(652c) Analysis of Di- and Tri- Nitroaromatic Analogues of TNT: Rates and Reactivities of Transformation Pathways

This research compared 2,4,6-trinitrotoluene (TNT) to 1,3,5-trinitrobenzene (TNB); 2,4,6-trinitrophenol (picric acid or TNP); 1,3-dinitrobenzene (DNB); 2,4- and 2,6 dinitrotoluene (DNT) and 2,4-dinitroanisole (DNAN). The hypothesis, molecular structure determines preferred transformation pathways that can be theoretically predicted and spectroscopically verified, was utilized to evaluate rates and mechanisms of these aromatic compounds and their intermediates as relating to their structures and possible environmental impacts.

Quantum and classical mechanical computational (MOPAC and DFT) methods were used to characterize selected properties: heat of formation; HOMO and LUMO energies; charge density of the g system; and dipole moment prior to our experimental approach, in which two experimental transformation methods compared the effectiveness of alkaline hydrolysis (using sodium hydroxide [NaOH]) with photolysis (using monochromatic irradiation at respective absorption maxima).

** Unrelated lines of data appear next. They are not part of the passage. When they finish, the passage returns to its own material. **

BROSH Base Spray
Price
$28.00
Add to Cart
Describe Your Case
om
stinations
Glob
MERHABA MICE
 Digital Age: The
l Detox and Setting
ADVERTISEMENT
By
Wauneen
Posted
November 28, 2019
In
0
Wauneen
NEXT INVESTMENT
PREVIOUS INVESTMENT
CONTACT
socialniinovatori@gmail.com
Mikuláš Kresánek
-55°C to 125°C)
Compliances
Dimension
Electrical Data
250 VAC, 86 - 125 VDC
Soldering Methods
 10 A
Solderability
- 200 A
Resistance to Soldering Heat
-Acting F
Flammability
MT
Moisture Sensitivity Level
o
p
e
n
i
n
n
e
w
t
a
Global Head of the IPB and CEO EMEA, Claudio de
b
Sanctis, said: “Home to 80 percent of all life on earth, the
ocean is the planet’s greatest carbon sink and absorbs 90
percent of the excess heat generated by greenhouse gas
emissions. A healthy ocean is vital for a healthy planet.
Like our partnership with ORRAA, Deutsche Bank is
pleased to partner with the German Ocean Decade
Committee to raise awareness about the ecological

UV/Vis spectra were taken and major peaks of parent compounds identified prior to addition of NaOH. Upon addition of varied concentrations of NaOH, both transformation of parent compound peaks and formation of new transition product peaks were observed. These peaks were further evaluated via Stopped Flow (SF) spectroscopy to obtain reaction kinetics. UV/Vis data were supported by corresponding results with SF spectra. UV/Vis and SF data were then compared to the CC data for all possible transition states, intermediates, and final products to discern which compounds comprise chemically and energetically feasible transformation products. Comparisons of the following groups were based on molecular structure and number/position of substituents: i) TNT and TNB; ii) DNAN, DNB, DNT and DNP; iii) TNT and DNT; iv) DNB and TNB.

Significant trends were revealed among these groups. Our CC and experimental data revealed that type, number and position of substituents determine reaction rates and reactivities and, therefore, potential environmental impacts.